┌────────
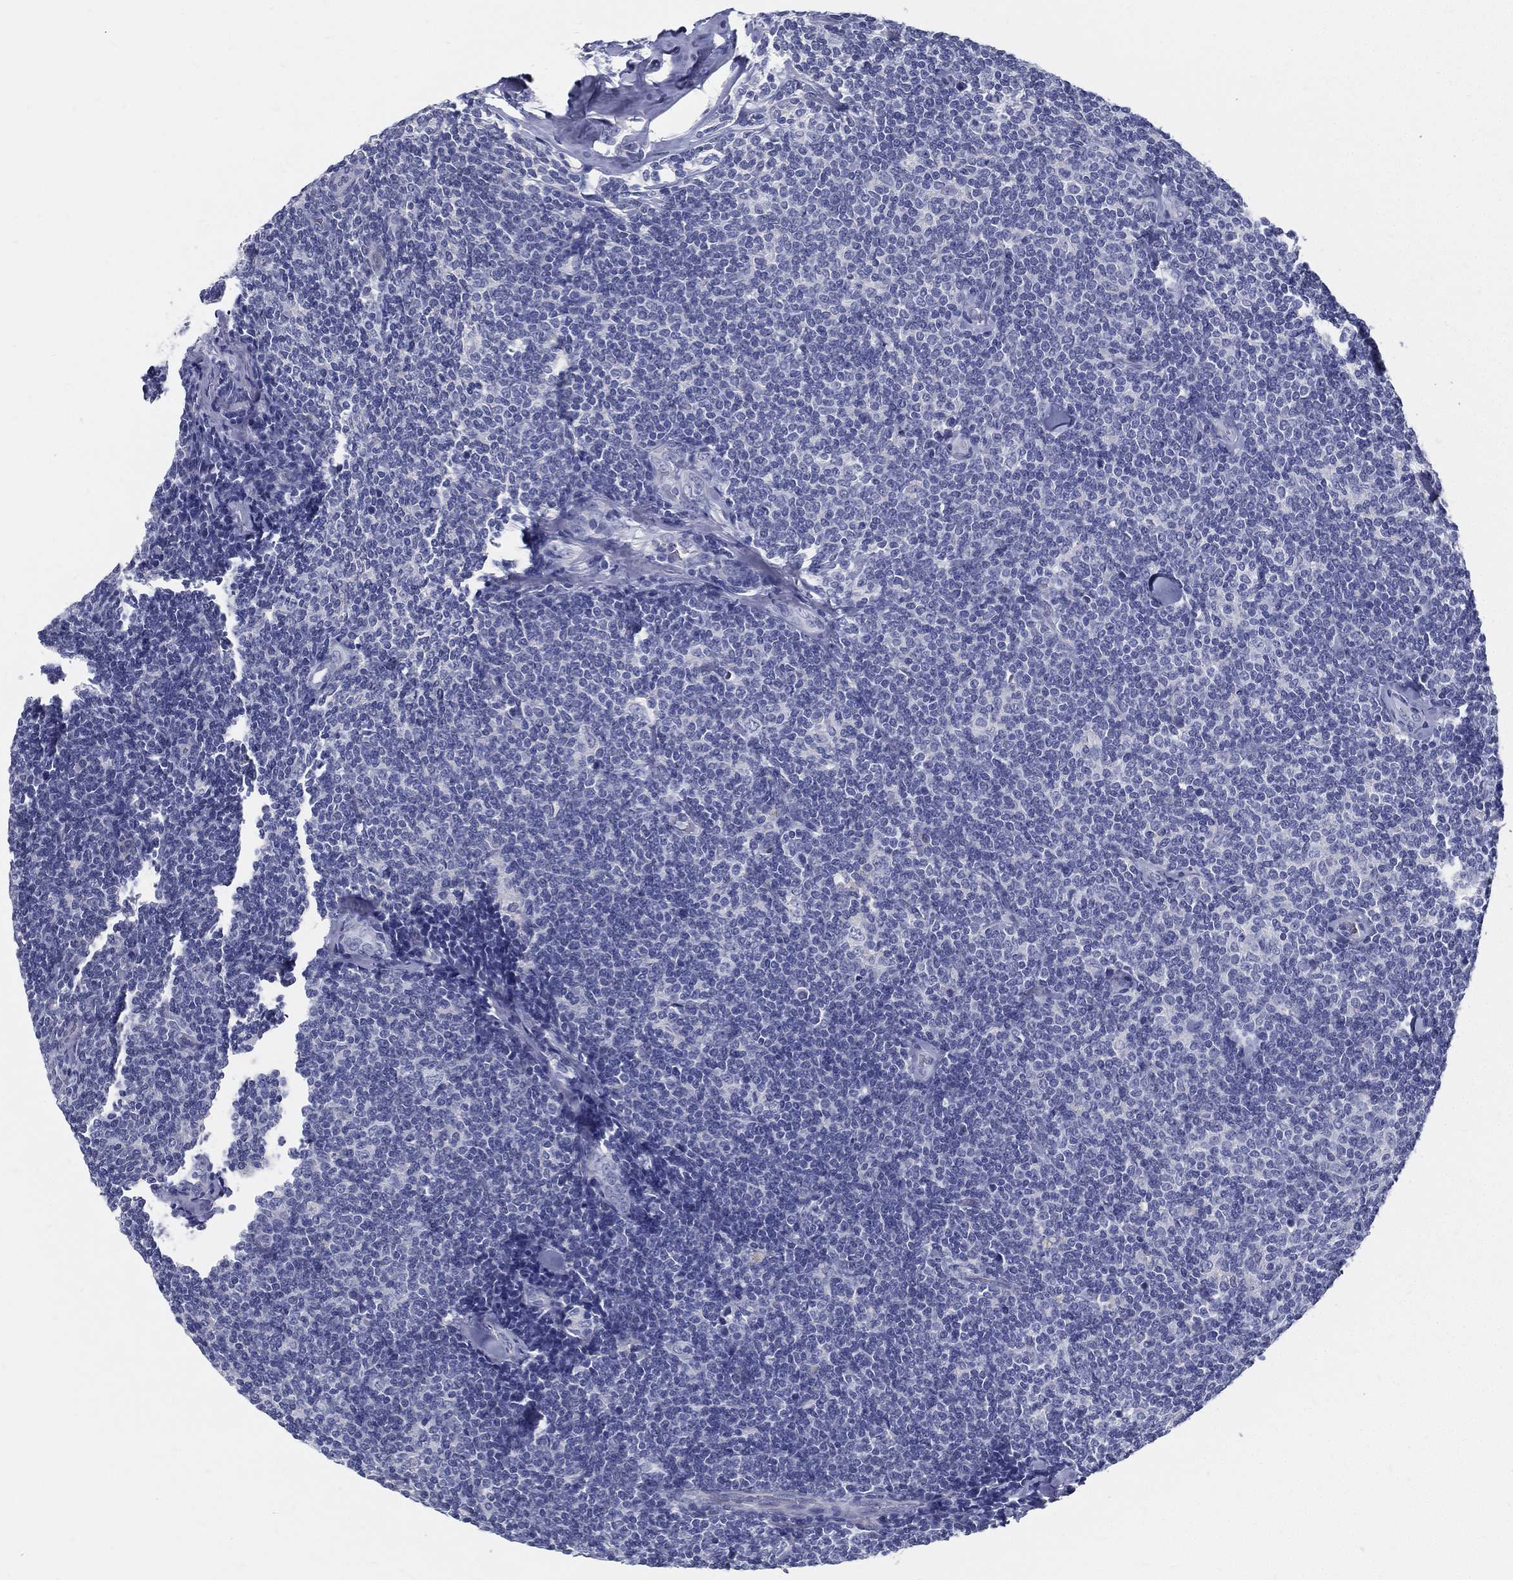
{"staining": {"intensity": "negative", "quantity": "none", "location": "none"}, "tissue": "lymphoma", "cell_type": "Tumor cells", "image_type": "cancer", "snomed": [{"axis": "morphology", "description": "Malignant lymphoma, non-Hodgkin's type, Low grade"}, {"axis": "topography", "description": "Lymph node"}], "caption": "Tumor cells show no significant staining in lymphoma.", "gene": "STS", "patient": {"sex": "female", "age": 56}}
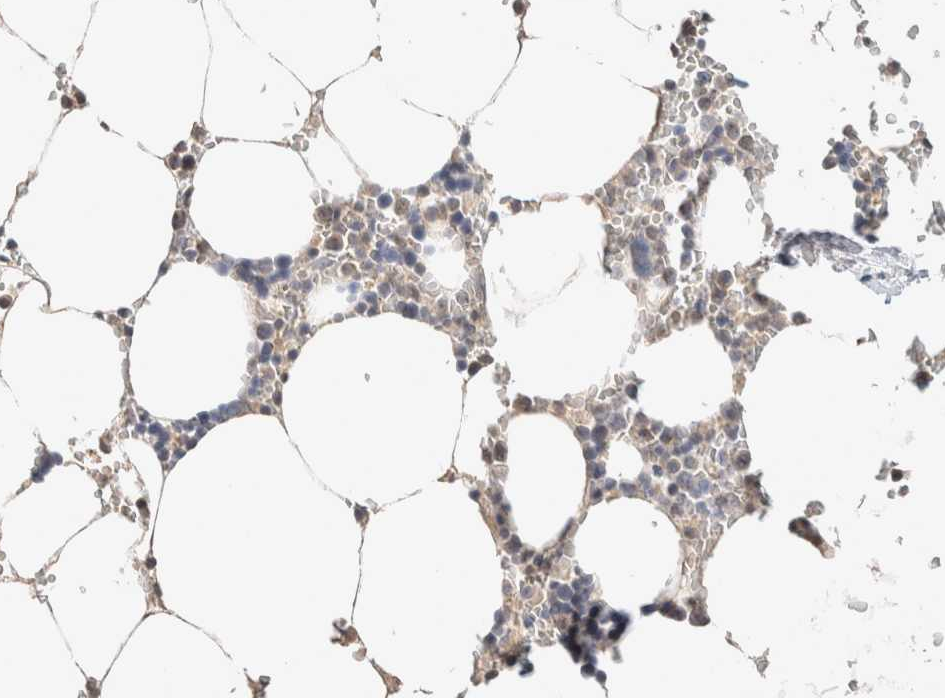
{"staining": {"intensity": "weak", "quantity": "25%-75%", "location": "cytoplasmic/membranous"}, "tissue": "bone marrow", "cell_type": "Hematopoietic cells", "image_type": "normal", "snomed": [{"axis": "morphology", "description": "Normal tissue, NOS"}, {"axis": "topography", "description": "Bone marrow"}], "caption": "Weak cytoplasmic/membranous expression for a protein is present in about 25%-75% of hematopoietic cells of benign bone marrow using immunohistochemistry (IHC).", "gene": "CRAT", "patient": {"sex": "male", "age": 70}}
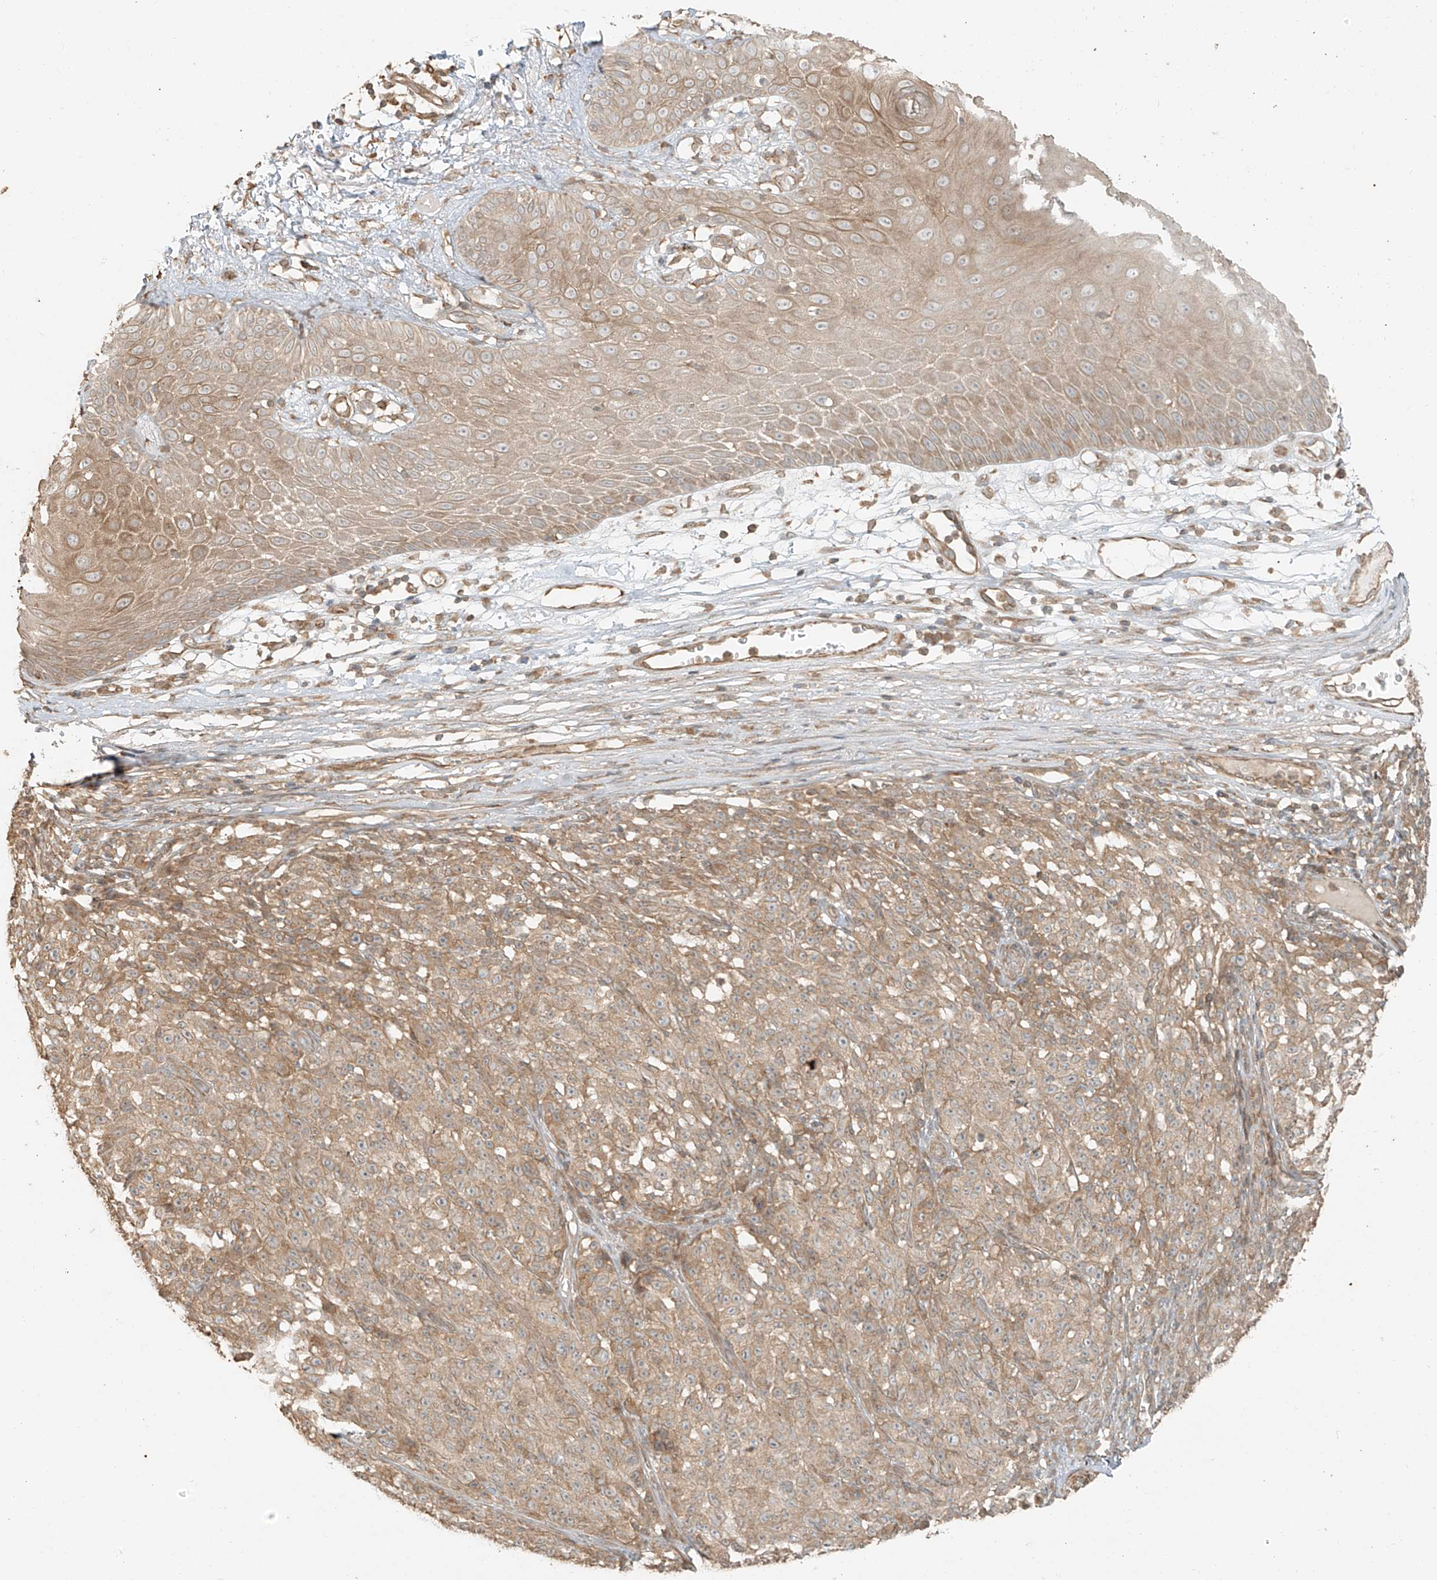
{"staining": {"intensity": "weak", "quantity": ">75%", "location": "cytoplasmic/membranous"}, "tissue": "melanoma", "cell_type": "Tumor cells", "image_type": "cancer", "snomed": [{"axis": "morphology", "description": "Malignant melanoma, NOS"}, {"axis": "topography", "description": "Skin"}], "caption": "Immunohistochemistry histopathology image of human malignant melanoma stained for a protein (brown), which exhibits low levels of weak cytoplasmic/membranous positivity in about >75% of tumor cells.", "gene": "ANKZF1", "patient": {"sex": "female", "age": 82}}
└────────
:: What needs to be done ::
Copy out each line from the listing that contains the string "Malignant".

:: Answer section ::
{"staining": {"intensity": "negative", "quantity": "none", "location": "none"}, "tissue": "lymphoma", "cell_type": "Tumor cells", "image_type": "cancer", "snomed": [{"axis": "morphology", "description": "Malignant lymphoma, non-Hodgkin's type, Low grade"}, {"axis": "topography", "description": "Lymph node"}], "caption": "Tumor cells show no significant staining in lymphoma.", "gene": "STS", "patient": {"sex": "female", "age": 56}}
{"staining": {"intensity": "weak", "quantity": ">75%", "location": "cytoplasmic/membranous"}, "tissue": "melanoma", "cell_type": "Tumor cells", "image_type": "cancer", "snomed": [{"axis": "morphology", "description": "Malignant melanoma, NOS"}, {"axis": "topography", "description": "Skin"}], "caption": "Immunohistochemistry histopathology image of human malignant melanoma stained for a protein (brown), which exhibits low levels of weak cytoplasmic/membranous positivity in about >75% of tumor cells.", "gene": "ANKZF1", "patient": {"sex": "female", "age": 82}}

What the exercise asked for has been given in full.